(GOAL OF THE EXERCISE) Working from the records below, repeat exactly the lines starting at the line that contains "to visit the" and ending at the line that contains "those with dry skin could benefit from a", inclusive.

Segment Open

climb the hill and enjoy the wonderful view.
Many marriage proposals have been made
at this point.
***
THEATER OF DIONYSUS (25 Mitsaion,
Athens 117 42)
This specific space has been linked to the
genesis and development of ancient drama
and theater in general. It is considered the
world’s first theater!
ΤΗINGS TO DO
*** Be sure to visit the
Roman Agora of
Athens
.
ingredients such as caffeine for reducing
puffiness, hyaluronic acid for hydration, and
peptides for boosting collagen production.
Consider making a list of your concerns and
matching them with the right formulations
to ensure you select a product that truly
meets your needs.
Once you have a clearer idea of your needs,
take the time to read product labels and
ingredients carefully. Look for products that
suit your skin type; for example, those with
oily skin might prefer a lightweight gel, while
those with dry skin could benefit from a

Segment Closed
Segment Open

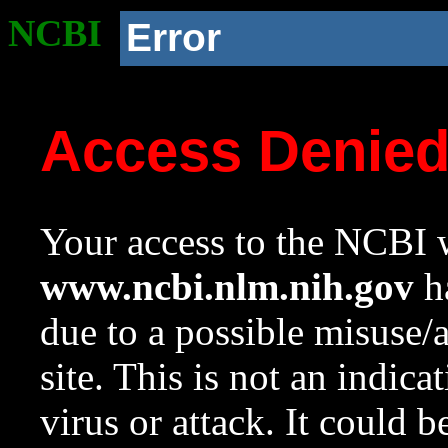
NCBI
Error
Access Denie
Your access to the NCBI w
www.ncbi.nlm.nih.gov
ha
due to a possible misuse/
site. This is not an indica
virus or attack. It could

Segment Closed
Segment Open

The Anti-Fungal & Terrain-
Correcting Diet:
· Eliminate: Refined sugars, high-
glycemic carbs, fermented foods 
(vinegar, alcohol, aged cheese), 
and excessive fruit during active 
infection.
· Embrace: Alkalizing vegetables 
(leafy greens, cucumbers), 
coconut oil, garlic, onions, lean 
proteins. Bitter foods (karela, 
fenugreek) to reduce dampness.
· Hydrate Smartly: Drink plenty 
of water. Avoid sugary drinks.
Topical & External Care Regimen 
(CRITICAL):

Segment Closed

(TASK ANSWER)
*** Be sure to visit the
Roman Agora of
Athens
.
ingredients such as caffeine for reducing
puffiness, hyaluronic acid for hydration, and
peptides for boosting collagen production.
Consider making a list of your concerns and
matching them with the right formulations
to ensure you select a product that truly
meets your needs.
Once you have a clearer idea of your needs,
take the time to read product labels and
ingredients carefully. Look for products that
suit your skin type; for example, those with
oily skin might prefer a lightweight gel, while
those with dry skin could benefit from a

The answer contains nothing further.